ECLI:NL:HR:2011:BR0395
Hoge Raad
- Cassatie
- A.J.A. van Dorst
- H.A.G. Splinter-van Kan
- M.A. Loth
- Rechtspraak.nl
Cassatie over redelijke termijn en woonplaats verdachte in strafzaak
In deze zaak heeft de Hoge Raad op 27 september 2011 uitspraak gedaan in een cassatieprocedure tegen een arrest van het Gerechtshof te Amsterdam. De zaak betreft de verdachte, geboren in 1960, die ten tijde van de betekening van de aanzegging zonder bekende woon- of verblijfplaats in Nederland was. De Hoge Raad heeft vastgesteld dat de verdachte vanaf 2 april 1999 niet in de basisadministratie persoonsgegevens van enige gemeente in Nederland was opgenomen. Dit leidde tot de conclusie dat de vertraging in de procedure, van 2 april 2000 tot 15 oktober 2009, niet aan het Openbaar Ministerie kan worden toegerekend. De verstekmededeling was binnen een jaar na de uitspraak rechtsgeldig betekend, en het Openbaar Ministerie had diverse pogingen ondernomen om de verblijfplaats van de verdachte te achterhalen.
De Advocaat-Generaal had geconcludeerd tot vernietiging van de bestreden uitspraak, maar uitsluitend wat betreft de duur van de opgelegde gevangenisstraf. De Hoge Raad heeft de bestreden uitspraak vernietigd, de gevangenisstraf verminderd tot 22 maanden, waarvan 6 maanden voorwaardelijk met een proeftijd van 2 jaren, en het beroep voor het overige verworpen.
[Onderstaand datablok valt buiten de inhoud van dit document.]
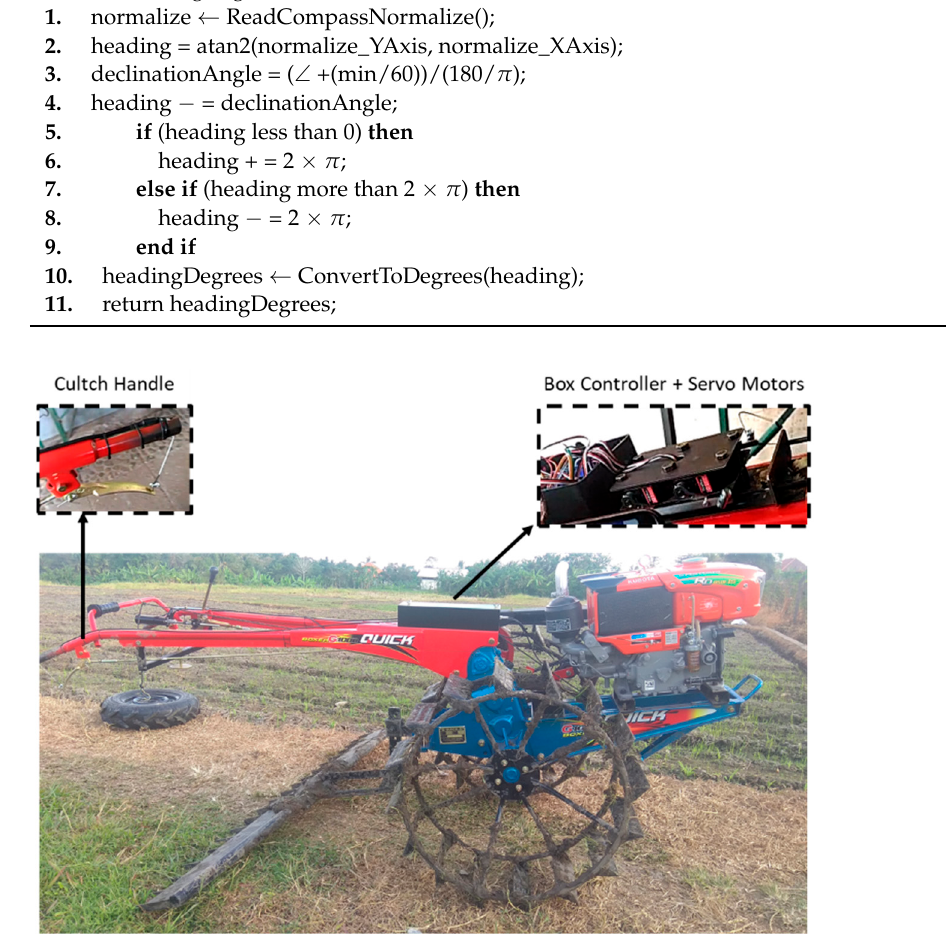
Figure 9. Quick G1000 walk-behind tractor.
De Hoge Raad oordeelde dat de redelijke termijn als bedoeld in artikel 6, eerste lid, EVRM in de cassatiefase was overschreden, maar dat dit niet leidde tot vernietiging van de uitspraak. De zaak illustreert de complexiteit van het vaststellen van de woonplaats van een verdachte en de gevolgen daarvan voor de redelijke termijn in strafprocedures.